Brill Media

How Does Domain Contextual Targeting Work?

How Does Domain Contextual Targeting Work?

In the last post we talked about contextual targeting and what it is. For advertisers, contextual is about targeting people based on the content and context of a page.

In this post we’ll talk about how the technology is deployed.

There are three main ways contextual advertising is deployed:

  1. Based on keyword targets
  2. Domain targets
  3. URL targets

Keywords Targets

Keyword targeting for contextual advertising is about running ads on pages that contain specific keywords, or conversely, that exclude specific keywords.

If a page has the requisite keywords, I want our ads to run on that page.

Let’s say I want to sell coffee to people who are interested and researching coffee.

In this case contextual targeting allows us to serve up ads on pages where people are having a robusta conversation about delicious coffee. Words on the page may include coffee, espresso, latte, roast, nespresso, starbucks, home brew, cold brew, and barista.

It would make sense for a person on this type of page, this Taste Of Home article about coffee to see our ad.

According to Ahrefs, a tool we use to understand directionally accurate page views and domain information, this particular URL gets an estimated 21.9k page loads monthly.

So that means there are people researching coffee, who would love to see your coffee brand on this particular page.
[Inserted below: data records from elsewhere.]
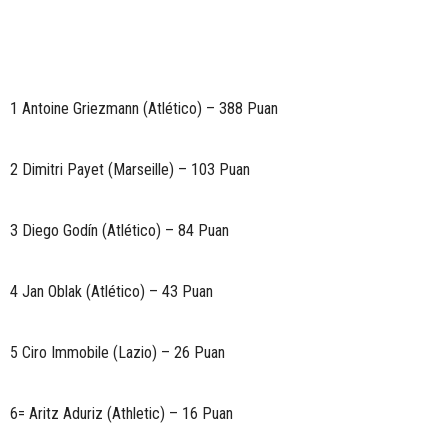
1 Antoine Griezmann (Atlético) – 388 Puan
2 Dimitri Payet (Marseille) – 103 Puan
3 Diego Godín (Atlético) – 84 Puan
4 Jan Oblak (Atlético) – 43 Puan
5 Ciro Immobile (Lazio) – 26 Puan
6= Aritz Aduriz (Athletic) – 16 Puan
So, now there are thousands of individual pages on sites across the web, like this page from USA Today, and this page from a blog, about blogs for coffee lovers

Domain Targets

We’ll take our business, BrillMedia.co for an example about domain targets.

We want to reach either small business owners, marketing decision makers, or people in the programmatic advertising business.

So, let’s focus on marketing decision makers, which can be senior marketing executives, the C-suite, directors of marketing, VPs, and COOs. These are the people we typically talk to when we run campaigns.

If I want to reach these people I first need to identify the types of places that speak to marketing decision makers. They include forbes.com, inc.com, entrepreneur.com, fortune.com,  Bloomberg.com, adexchanger.com, mediapost.com, digiday.com, and adweek.com.

There are definitely more, but this list is sufficient. With contextual targeting to domains we have asserted that anyone who visits our audience.

We simply list these URLs, and serve ads anytime there is an available ad impression for our target audience.

We know that anyone on these pages is either a business person, or more specifically an advertising executive. Our ads should be seen by these audiences.

URL Targets

This is really interesting to me because it gives us so much control over where our ads run.

Let’s drill down further into the BrillMedia.co example of people looking to reach marketing decision makers.

Maybe we don’t want to serve ads on any page on the sites lists like Forbes, Entrepreneur and Bloomberg

Instead, we only want to serve ads on URLs inside those publications that speak to marketing challenges. We can do that. By identifying the exact URLs that we want to run on our ads will only run if there are available ad calls on those individual URLs.

When I do a search I find these URLs, if we think this is the right signal to reach business decision makers our ads appear on just those pages.

This is narrow-casting advertising delivery, whereas the other two are a broader deployment of contextual targeting.

You can see that contextual targeting can be a very powerful tool for advertisers to reach audiences based on very granular data signals.

What’s more, the ad inventory is abundant in most cases, allowing advertisers to reach a scale of potential buyers in a way that allows businesses to grow.